There has been much debate in recent weeks as to whether the transfer of holiday homes out of companies or trusts would qualify for relief from CGT and other taxes in terms of the draft concessions in the current Taxation Laws Amendment Bill.
This is because the wording adopted in proposed new paragraph 51A is, to a degree, ambiguous. The relief is not expressly limited to a transfer of a ‘main’ or ‘primary’ residence. Instead, paragraph 51A speaks of a residence ‘mainly used for domestic purposes’ in which one or more natural persons have ‘ordinarily resided’.

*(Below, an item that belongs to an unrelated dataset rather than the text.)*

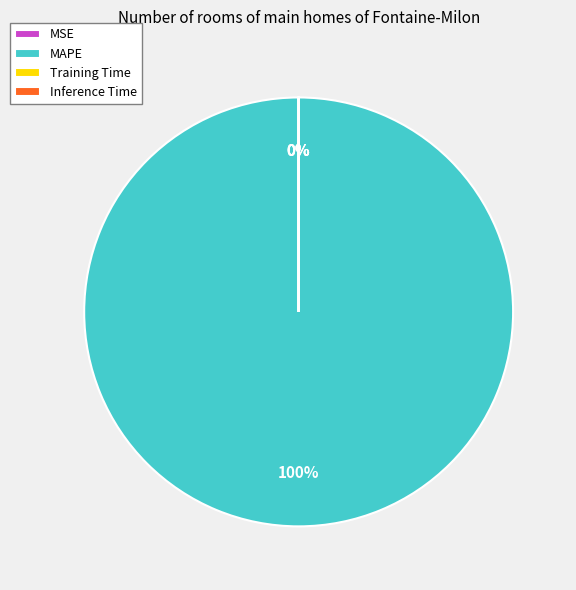

Does Inference Time account for over 50% of the chart?

No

“The problem with the expression ‘ordinarily resided’ is that it’s not incompatible with a taxpayer saying, for example, that as part of his regular, ordinary life, he spends several weeks a year in his cottage in Hermanus,” says Dylan Buttrick, Tax Specialist at global audit, tax and advisory firm Mazars.
Or, perhaps the taxpayer is a commuter, who maintains a family home in Cape Town where he spends the weekends with his family, but works in Johannesburg, where he owns an apartment and lives during the week.
“If asked where he ‘ordinarily resides’, this taxpayer could quite fairly say that he ordinarily resides in both homes,” says Buttrick.
The debate – and the attendant confusion – says much about the merits of using plain language in tax legislation. If Parliament wanted to exclude holiday homes, or other secondary homes, it could have done so by expressly confining the relief to your ‘main home’,” Buttrick concludes.